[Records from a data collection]
▬▬▬

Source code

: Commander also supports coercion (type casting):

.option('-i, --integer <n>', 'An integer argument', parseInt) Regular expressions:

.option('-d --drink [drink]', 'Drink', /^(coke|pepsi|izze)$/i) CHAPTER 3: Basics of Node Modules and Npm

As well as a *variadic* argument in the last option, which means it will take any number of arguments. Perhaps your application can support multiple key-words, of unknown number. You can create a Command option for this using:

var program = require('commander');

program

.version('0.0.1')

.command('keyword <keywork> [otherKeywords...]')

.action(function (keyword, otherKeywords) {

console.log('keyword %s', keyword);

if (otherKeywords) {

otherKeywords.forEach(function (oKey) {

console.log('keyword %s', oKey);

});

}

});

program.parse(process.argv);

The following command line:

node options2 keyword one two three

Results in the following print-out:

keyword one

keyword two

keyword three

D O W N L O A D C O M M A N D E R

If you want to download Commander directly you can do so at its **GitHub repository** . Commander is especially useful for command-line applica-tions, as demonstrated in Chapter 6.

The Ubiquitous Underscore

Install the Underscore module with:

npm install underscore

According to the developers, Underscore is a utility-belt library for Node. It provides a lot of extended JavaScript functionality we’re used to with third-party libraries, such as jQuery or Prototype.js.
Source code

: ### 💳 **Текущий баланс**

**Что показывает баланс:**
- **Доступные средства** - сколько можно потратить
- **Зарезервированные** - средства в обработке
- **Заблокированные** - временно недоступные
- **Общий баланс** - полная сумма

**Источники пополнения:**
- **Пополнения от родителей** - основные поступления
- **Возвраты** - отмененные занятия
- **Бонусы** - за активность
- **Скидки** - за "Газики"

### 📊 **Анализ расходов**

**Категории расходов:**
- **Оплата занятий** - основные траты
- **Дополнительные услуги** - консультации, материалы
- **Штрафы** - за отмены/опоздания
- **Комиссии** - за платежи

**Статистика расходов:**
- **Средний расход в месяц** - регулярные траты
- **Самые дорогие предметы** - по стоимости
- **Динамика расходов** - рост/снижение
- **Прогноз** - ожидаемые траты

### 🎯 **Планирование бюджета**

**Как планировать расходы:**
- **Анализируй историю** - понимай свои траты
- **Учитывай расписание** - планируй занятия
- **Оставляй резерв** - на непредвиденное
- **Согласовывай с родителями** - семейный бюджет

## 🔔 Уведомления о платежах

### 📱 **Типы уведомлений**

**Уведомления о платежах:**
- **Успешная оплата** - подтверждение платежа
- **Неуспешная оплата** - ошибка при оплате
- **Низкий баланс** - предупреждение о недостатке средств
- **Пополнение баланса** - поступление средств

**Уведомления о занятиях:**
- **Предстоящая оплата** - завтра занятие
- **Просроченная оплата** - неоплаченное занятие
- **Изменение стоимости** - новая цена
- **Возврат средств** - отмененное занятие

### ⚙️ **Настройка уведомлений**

▬▬▬

§ **Aim of the exercise**
Reproduce the material above word for word, keeping every line as it appears.

§ **Answer section**
Source code

: Commander also supports coercion (type casting):

.option('-i, --integer <n>', 'An integer argument', parseInt) Regular expressions:

.option('-d --drink [drink]', 'Drink', /^(coke|pepsi|izze)$/i) CHAPTER 3: Basics of Node Modules and Npm

As well as a *variadic* argument in the last option, which means it will take any number of arguments. Perhaps your application can support multiple key-words, of unknown number. You can create a Command option for this using:

var program = require('commander');

program

.version('0.0.1')

.command('keyword <keywork> [otherKeywords...]')

.action(function (keyword, otherKeywords) {

console.log('keyword %s', keyword);

if (otherKeywords) {

otherKeywords.forEach(function (oKey) {

console.log('keyword %s', oKey);

});

}

});

program.parse(process.argv);

The following command line:

node options2 keyword one two three

Results in the following print-out:

keyword one

keyword two

keyword three

D O W N L O A D C O M M A N D E R

If you want to download Commander directly you can do so at its **GitHub repository** . Commander is especially useful for command-line applica-tions, as demonstrated in Chapter 6.

The Ubiquitous Underscore

Install the Underscore module with:

npm install underscore

According to the developers, Underscore is a utility-belt library for Node. It provides a lot of extended JavaScript functionality we’re used to with third-party libraries, such as jQuery or Prototype.js.
Source code

: ### 💳 **Текущий баланс**

**Что показывает баланс:**
- **Доступные средства** - сколько можно потратить
- **Зарезервированные** - средства в обработке
- **Заблокированные** - временно недоступные
- **Общий баланс** - полная сумма

**Источники пополнения:**
- **Пополнения от родителей** - основные поступления
- **Возвраты** - отмененные занятия
- **Бонусы** - за активность
- **Скидки** - за "Газики"

### 📊 **Анализ расходов**

**Категории расходов:**
- **Оплата занятий** - основные траты
- **Дополнительные услуги** - консультации, материалы
- **Штрафы** - за отмены/опоздания
- **Комиссии** - за платежи

**Статистика расходов:**
- **Средний расход в месяц** - регулярные траты
- **Самые дорогие предметы** - по стоимости
- **Динамика расходов** - рост/снижение
- **Прогноз** - ожидаемые траты

### 🎯 **Планирование бюджета**

**Как планировать расходы:**
- **Анализируй историю** - понимай свои траты
- **Учитывай расписание** - планируй занятия
- **Оставляй резерв** - на непредвиденное
- **Согласовывай с родителями** - семейный бюджет

## 🔔 Уведомления о платежах

### 📱 **Типы уведомлений**

**Уведомления о платежах:**
- **Успешная оплата** - подтверждение платежа
- **Неуспешная оплата** - ошибка при оплате
- **Низкий баланс** - предупреждение о недостатке средств
- **Пополнение баланса** - поступление средств

**Уведомления о занятиях:**
- **Предстоящая оплата** - завтра занятие
- **Просроченная оплата** - неоплаченное занятие
- **Изменение стоимости** - новая цена
- **Возврат средств** - отмененное занятие

### ⚙️ **Настройка уведомлений**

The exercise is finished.